There are few of us who, in the days of our flesh, have not sought pleasure in some of its varied but deceptive forms. The theatre, the race-course, the dance, the sports, the card-table, the midnight revel, "the pleasures of sin" were resorted to by some of us. Our mad, feverish, thirst after excitement—the continued cry of our wicked flesh, "

Give, give!"—our miserable recklessness or headlong, daring determination to 'enjoy ourselves,' as we called it, cost what it would, plunged us again and again into the sea of sin, where, but for sovereign grace, we would have sunk to rise no more!
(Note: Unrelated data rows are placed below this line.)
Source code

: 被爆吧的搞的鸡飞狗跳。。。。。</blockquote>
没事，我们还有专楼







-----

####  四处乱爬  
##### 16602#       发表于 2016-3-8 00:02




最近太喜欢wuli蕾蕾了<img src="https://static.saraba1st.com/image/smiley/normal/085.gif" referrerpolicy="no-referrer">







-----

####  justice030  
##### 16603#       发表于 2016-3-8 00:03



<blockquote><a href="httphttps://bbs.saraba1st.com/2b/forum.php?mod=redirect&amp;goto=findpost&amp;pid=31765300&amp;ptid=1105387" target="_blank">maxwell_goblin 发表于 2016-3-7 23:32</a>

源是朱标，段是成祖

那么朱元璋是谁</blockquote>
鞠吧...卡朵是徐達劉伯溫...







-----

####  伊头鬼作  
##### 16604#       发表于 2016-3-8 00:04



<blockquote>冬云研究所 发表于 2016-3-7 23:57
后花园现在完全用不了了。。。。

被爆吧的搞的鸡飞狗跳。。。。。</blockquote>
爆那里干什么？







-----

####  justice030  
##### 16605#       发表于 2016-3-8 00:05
Or, if the 'restraints of morality' put their check upon gross and sinful pleasures, there still was a seeking after such "allowable amusements" (as we deemed them), as change of scene and place, foreign travel, the reading of novels and works of fiction, fine dress, visiting, building up airy castles of love and romance, studying how to obtain human applause, devising plans of self-advancement and self-gratification, occupying the mind with cherished studies, and delighting ourselves in those pursuits for which we had a natural taste, as music, drawing, poetry, or, it might be, severer studies and scientific researches.

We have named these middle-class pursuits as less obvious sins, than such gross crimes as drunkenness and vile debauchery in the lower walks of life. But, viewed with a spiritual eye, all are equally stamped with the same fatal brand of death in sin. The moral and the immoral, the refined and the unrefined, the polished few or the crude many, are alike "without God and without hope in the world."

We are often met with this question—"What harm is there in this pursuit, or in that amusement?" The harm is, that the amusement is delighted in for its own sake—that it occupies the mind, and fills the thoughts, shutting God out—that it renders spiritual things distasteful—that it sets up an idol in the heart, and is made a substitute for God. Now this we never really know nor feel, until divine light illuminates the mind, and divine life quickens the soul.

 We then begin to see and feel into what a miserable state sin has cast us—how all our life long we have done nothing but what God abhors—that every imagination of the thoughts of our hearts has been evil, and only evil continually—that we have brought ourselves under the stroke of God's justice, under the curse of His righteous law, and now there appears nothing but death and destruction before our eyes, and unless we poor slaves of sin, Satan, and death were redeemed, we could not be reconciled to God. "

In whom we have redemption through His blood, the forgiveness of sins, according to the riches of His grace."